Droni e armi tecnologiche, l’Ue è senza difese: cinque anni per sigillare le frontiere

Si chiama The Defence Readiness Roadmap 2030 l’ambizioso piano articolato su quattro pilastri, il più importante dei quali è il “muro” contro i velivoli senza pilota: una barriera invisibile che dovrebbe impedire ogni sorvolo sul territorio comunitario. A questo si aggiungono uno “scudo aereo” e uno “spaziale”
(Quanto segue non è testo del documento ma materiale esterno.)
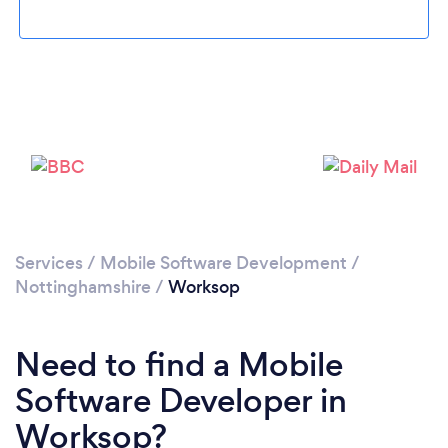
Please wait ...
Services
/
Mobile Software Development
/
Nottinghamshire
/
Worksop
Need to find a Mobile
Software Developer in
Worksop?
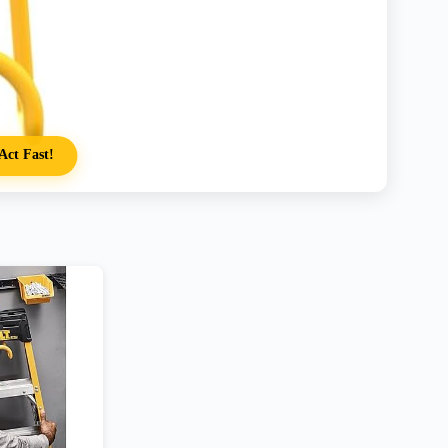
Act Fast!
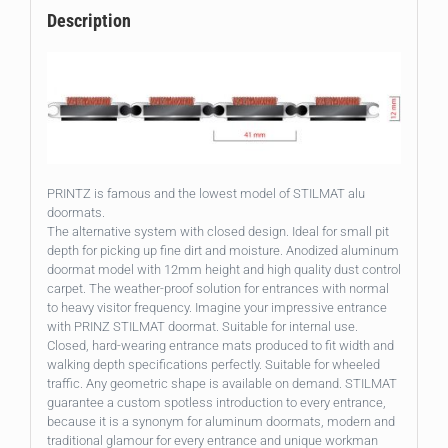
Description
PRINTZ is famous and the lowest model of STILMAT alu
doormats.
The alternative system with closed design. Ideal for small pit
depth for picking up fine dirt and moisture. Anodized aluminum
doormat model with 12mm height and high quality dust control
carpet. The weather-proof solution for entrances with normal
to heavy visitor frequency. Imagine your impressive entrance
with PRINZ STILMAT doormat. Suitable for internal use.
Closed, hard-wearing entrance mats produced to fit width and
walking depth specifications perfectly. Suitable for wheeled
traffic. Any geometric shape is available on demand. STILMAT
guarantee a custom spotless introduction to every entrance,
because it is a synonym for aluminum doormats, modern and
traditional glamour for every entrance and unique workman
Marco ZatterinMarco Zatterin
Un velivolo senza pilota: sempre più massiccio l'utilizzo in campo bellico dei droni
Un velivolo senza pilota: sempre più massiccio l'utilizzo in campo bellico dei droni

L’Unione europea spende quasi 400 miliardi l’anno per le sue armate di terra, cielo e mare, ma non ha una Difesa credibile. A un mese da che uno stormo di droni ha paralizzato l’aeroporto di Copenhagen nessuno ha ancora fornito una spiegazione sulla loro origine: se non è reticenza strategica, è un chiaro segnale di debolezza tecnologica, la prova che siamo impantanati nel passato e che, in caso di conflitto, saremmo con gli scarponi nel fango di una disfatta probabile.

L’aggressione all’Ucraina ha rivoluzionato il senso tecnico di ogni ostilità e fatto suonare la sveglia. Ora si conviene che la priorità è proteggere il fianco orientale e tutelarsi dalle micidiali offensive lowcost dei velivoli senza pilota, gli stessi che bombardano da tre anni Kiev e le sue provincie. Si vuole essere pronti a tutto. In particolare a un attacco russo.

La posizione presunta magica si chiama The Defence Readiness Roadmap 2030. È stata proposta giovedì 16 ottobre dalla Commissione e, se approvata dai Ventisette la prossima settimana, mira a rendere l’Ue inespugnabile in cinque anni. L’ambizioso piano è articolato su quattro pilastri, il più importante dei quali è il “muro dei droni”, barriera invisibile che dovrebbe impedire ogni sorvolo sul territorio comunitario, blindando dei confini che sinora sono stati un colabrodo. A questo, si aggiungono uno “scudo aereo” e uno “spaziale”, oltre che la fortificazione delle frontiere che guardano alla Federazione di Putin, naturalmente in sintonia con gli orientamenti transatlantici della Nato. Nel complesso, si prevede che i Paesi si coalizzino in nove settori industriali per promuovere la ricerca in comune e gli appalti congiunti. Dovranno investire di tasca propria. Bruxelles prevede di mobilitare fondi europei perché il totale della nuova spesa raggiunga gli 800 miliardi.

Si può decidere di fare come gli islandesi, non avere un esercito e farsi difendere in franchising dalla Nato. Oppure si può concedere che non c’è Stato sovrano senza armate, e allora cercare di impiegare bene i soldi dei contribuenti puntando su una forza aggregata che generi una solida e convincente deterrenza: prepararsi per la guerra se si vuole mantenere la pace. Ma questo non è stato fatto. L’Europa ha la seconda spesa planetaria in armamenti vari (dopo gli Usa, prima dei cinesi), tuttavia lo sforzo è parcellizzato, dunque non funzionante. Ad esempio, nel 2024 sui piazzali c’erano 13 diversi tipi di carri, mentre gli americani ne hanno un solo. Zero sinergia uguale massima inutilità.

Di qui il piano europeo, effetto anche del trumpismo che riposiziona gli interessi dello Zio Sam e non vuol più spedire uomini, mezzi e dollari oltreoceano. La sua realizzazione deve risultare da un inedito consenso sugli intenti congiunti (è dal 1954 che si parla di eurodifesa), quindi dall’intesa su chi sia il nemico della guerra alla quale ci si vuole/deve preparare.

Non semplice. L’estone Kaja Kallas, rappresentante per gli Esteri, assicura che «dobbiamo proteggerci dalla Russia». Altri avversari non se ne vedono, sebbene in Italia si tema il fronte Sud (Libia? Tunisia?) e nel governo c’è chi pensa che «i migranti sono più pericolosi dei tank russi». Sono punti che divergono fra le eurodivergenze nel momento delle decisioni. Cinque anni per salvaguardarsi sono un tempo breve. Ma ora che un vento gelido e pungente soffia da Est, potrebbero essere troppi.